- **REQUIREMENTS**
Return everything in the listing from the line containing "country: US" down to the line containing "longitude: -95.2081", keeping each line character for character and including both end lines.

- **DATA RECORDS**
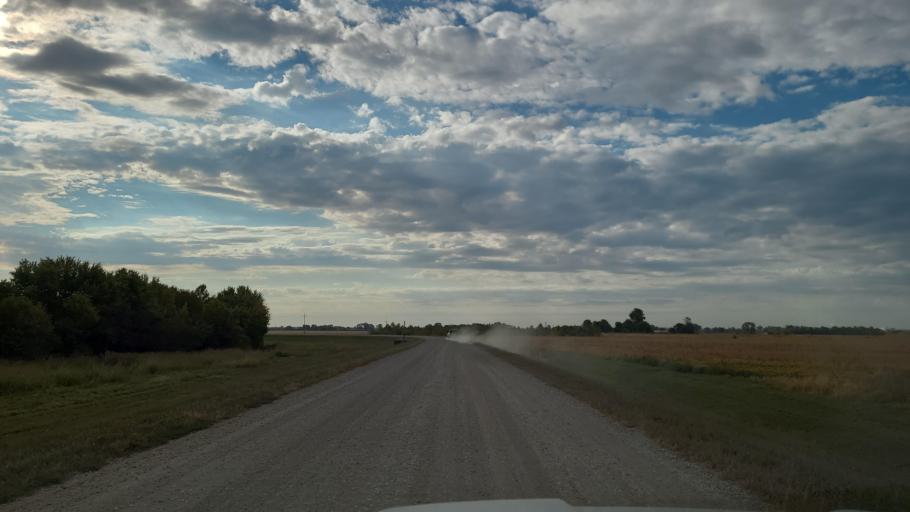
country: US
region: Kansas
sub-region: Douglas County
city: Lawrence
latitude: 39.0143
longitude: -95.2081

* * *

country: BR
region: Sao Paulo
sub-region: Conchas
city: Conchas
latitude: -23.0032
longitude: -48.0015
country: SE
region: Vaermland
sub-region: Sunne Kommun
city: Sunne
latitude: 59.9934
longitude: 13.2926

==

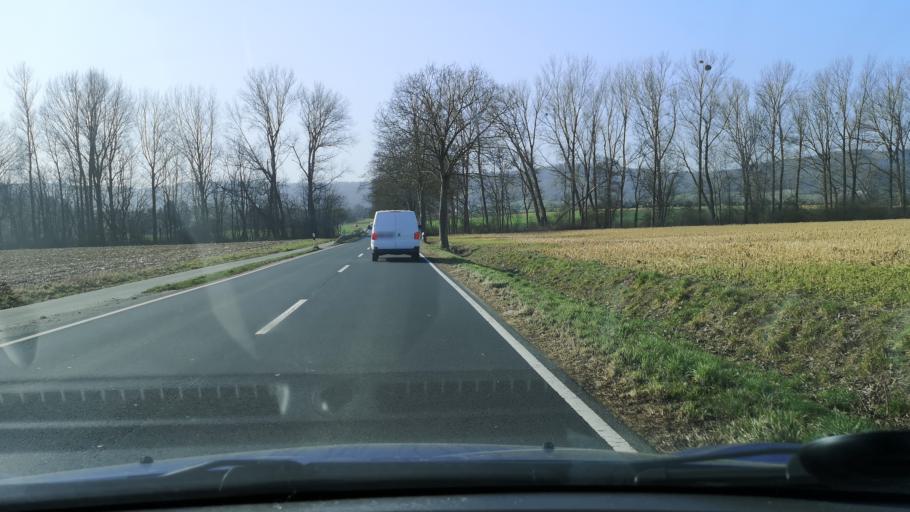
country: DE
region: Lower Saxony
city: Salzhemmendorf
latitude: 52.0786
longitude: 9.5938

- **ANSWER BELOW**
country: US
region: Kansas
sub-region: Douglas County
city: Lawrence
latitude: 39.0143
longitude: -95.2081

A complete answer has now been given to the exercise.